A five-year groundwater monitoring program undertaken in Evros (north-east Greece), showed a diversification in the levels of pesticide residues detected in adjacent transboundary aquifers. During the first two years 37 wells, including irrigation, drinking water and artesian wells were monitored while the next three years the survey was focused on the 11 most contaminated wells. The presence of pesticide residues was also monitored in the phreatic horizon (shallow groundwater) of four experimental boreholes drilled in the respective margins of four fields. Among the compounds found alachlor, metolachlor, atrazine, desethylatrazine (DEA), desisopropylatrazine (DIA) and caffeine were constantly detected. Pesticide concentrations were much lower (up to 1.54 ?g/L) in the water of the monitored drinking water wells (deep groundwater aquifers) compared to those found in the phreatic horizon (experimental boreholes) of the respective areas (up to 5.20 ?g/L). DEA to atrazine concentration ratios (DAR) determined for the phreatic horizon of the three boreholes and respective wells were lower than 1, indicating that preferential flow was the cause of the fast downward movement of atrazine to the phreatic horizon. In contrast the DAR for the fourth borehole and the adjacent well were greater than 1 indicating the absence of preferential flow of atrazine. Catabolic processes of the soil converted atrazine to DEA which is more mobile than atrazine itself through chromatographic (darcian) flow.
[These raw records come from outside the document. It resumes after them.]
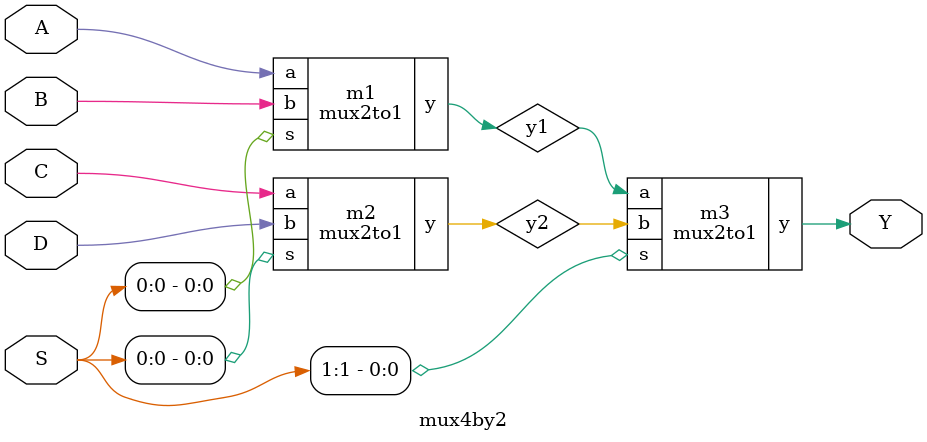
<source format=sv>

module mux2to1(input a,b,s,
				output reg y);

	always@*
	begin
          if(!s)
            y <= a;
          else
            y <= b; 
	end
endmodule

module mux4by2(input A,B,C,D,
				input [1:0]S,
				output Y);
wire y1;
wire y2;

mux2to1 m1(A,B,S[0],y1);
mux2to1 m2(C,D,S[0],y2);
mux2to1 m3(y1,y2,S[1],Y);
endmodule 
</source>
This differential behavior of pesticides in adjacent aquifers (3 km) was further investigated by determining the apparent age of water in the two wells. The apparent age of the water present in the first aquifer was 21.7 years whereas the apparent age of that in the second aquifer was approximately 1.2 years. The faster replenishing rate of the latter is an indication that this aquifer is very vulnerable to contamination with pollutants present in the infiltrated soil water.